• YOUR INSTRUCTIONS
An exact copy of the data is required; the images should not appear in it.

• Records from a collection

____

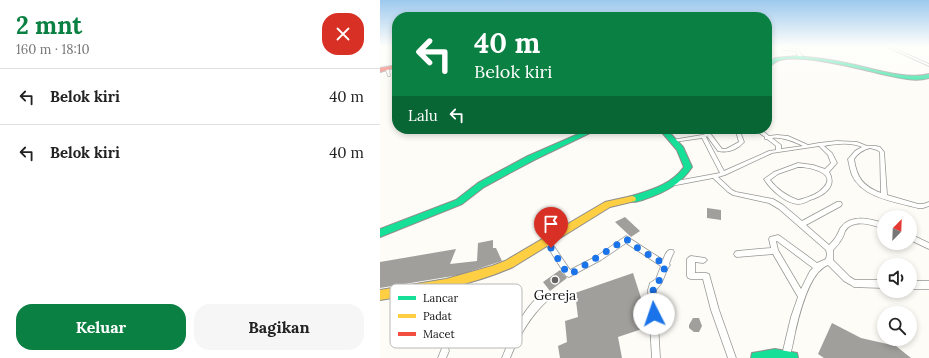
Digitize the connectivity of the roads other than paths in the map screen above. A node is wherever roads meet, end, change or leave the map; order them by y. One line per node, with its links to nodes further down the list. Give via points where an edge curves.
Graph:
1 (838, 63): 2 (street, via 900,76)
2 (929, 76)
3 (584, 134): 25 (street, via 489,180 459,202)
4 (667, 134): 9 (street)
5 (763, 134): 8 (street)
6 (739, 135): 7 (street, via 742,140 740,144 727,151 720,150 708,134)
7 (703, 136): 9 (street); 16 (street)
8 (767, 138): 11 (street, via 780,136); 13 (street, via 779,146)
9 (674, 141): 14 (street, via 686,161 688,167)
10 (819, 144): 11 (street); 12 (street, via 849,142); 15 (street, via 833,158 834,163)
11 (808, 146): 13 (street)
12 (866, 147): 20 (street, via 877,147 882,152); 20 (street, via 850,159 856,178 866,188)
13 (778, 151): 16 (street, via 762,155)
14 (685, 172): 18 (street); 19 (street)
15 (826, 172): 15 (street, via 829,178 827,187 798,202 776,189 767,179 776,173 798,166 811,166)
16 (723, 174): 17 (street)
17 (714, 176): 18 (street); 24 (street, via 735,194 771,201)
18 (690, 180): 19 (street)
19 (671, 184): 27 (street, via 650,196 608,204)
20 (884, 196): 22 (street, via 918,206)
21 (839, 204): 24 (street)
22 (929, 204)
23 (877, 224): 29 (street, via 854,222 844,229)
24 (801, 226): 29 (street)
25 (380, 233)
26 (917, 240): 28 (street)
27 (547, 241): 35 (street, via 569,274 626,239); 37 (street, via 502,268)
28 (929, 246)
29 (829, 249): 34 (street)
30 (775, 251): 32 (street); 36 (street, via 772,239 776,238); 45 (street)
31 (671, 252): 35 (street)
32 (737, 254)
33 (703, 260): 51 (street, via 691,259 692,276 706,276)
34 (829, 261): 36 (street); 39 (street, via 854,284)
35 (666, 265): 50 (street, via 652,290)
36 (818, 268): 45 (street)
37 (458, 282): 38 (street)
38 (447, 284)
39 (877, 284)
40 (917, 285): 41 (street)
41 (929, 285)
42 (390, 294): 43 (street)
43 (380, 296)
44 (545, 296): 46 (street, via 537,303)
45 (801, 296): 48 (street)
46 (522, 326)
47 (509, 348): 49 (street)
48 (789, 357): 52 (street, via 774,354)
49 (506, 358)
50 (656, 358)
51 (732, 358)
52 (757, 358)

____

• OUTPUT FOR THIS EXERCISE
Digitize the connectivity of the roads other than paths in the map screen above. A node is wherever roads meet, end, change or leave the map; order them by y. One line per node, with its links to nodes further down the list. Give via points where an edge curves.
Graph:
1 (838, 63): 2 (street, via 900,76)
2 (929, 76)
3 (584, 134): 25 (street, via 489,180 459,202)
4 (667, 134): 9 (street)
5 (763, 134): 8 (street)
6 (739, 135): 7 (street, via 742,140 740,144 727,151 720,150 708,134)
7 (703, 136): 9 (street); 16 (street)
8 (767, 138): 11 (street, via 780,136); 13 (street, via 779,146)
9 (674, 141): 14 (street, via 686,161 688,167)
10 (819, 144): 11 (street); 12 (street, via 849,142); 15 (street, via 833,158 834,163)
11 (808, 146): 13 (street)
12 (866, 147): 20 (street, via 877,147 882,152); 20 (street, via 850,159 856,178 866,188)
13 (778, 151): 16 (street, via 762,155)
14 (685, 172): 18 (street); 19 (street)
15 (826, 172): 15 (street, via 829,178 827,187 798,202 776,189 767,179 776,173 798,166 811,166)
16 (723, 174): 17 (street)
17 (714, 176): 18 (street); 24 (street, via 735,194 771,201)
18 (690, 180): 19 (street)
19 (671, 184): 27 (street, via 650,196 608,204)
20 (884, 196): 22 (street, via 918,206)
21 (839, 204): 24 (street)
22 (929, 204)
23 (877, 224): 29 (street, via 854,222 844,229)
24 (801, 226): 29 (street)
25 (380, 233)
26 (917, 240): 28 (street)
27 (547, 241): 35 (street, via 569,274 626,239); 37 (street, via 502,268)
28 (929, 246)
29 (829, 249): 34 (street)
30 (775, 251): 32 (street); 36 (street, via 772,239 776,238); 45 (street)
31 (671, 252): 35 (street)
32 (737, 254)
33 (703, 260): 51 (street, via 691,259 692,276 706,276)
34 (829, 261): 36 (street); 39 (street, via 854,284)
35 (666, 265): 50 (street, via 652,290)
36 (818, 268): 45 (street)
37 (458, 282): 38 (street)
38 (447, 284)
39 (877, 284)
40 (917, 285): 41 (street)
41 (929, 285)
42 (390, 294): 43 (street)
43 (380, 296)
44 (545, 296): 46 (street, via 537,303)
45 (801, 296): 48 (street)
46 (522, 326)
47 (509, 348): 49 (street)
48 (789, 357): 52 (street, via 774,354)
49 (506, 358)
50 (656, 358)
51 (732, 358)
52 (757, 358)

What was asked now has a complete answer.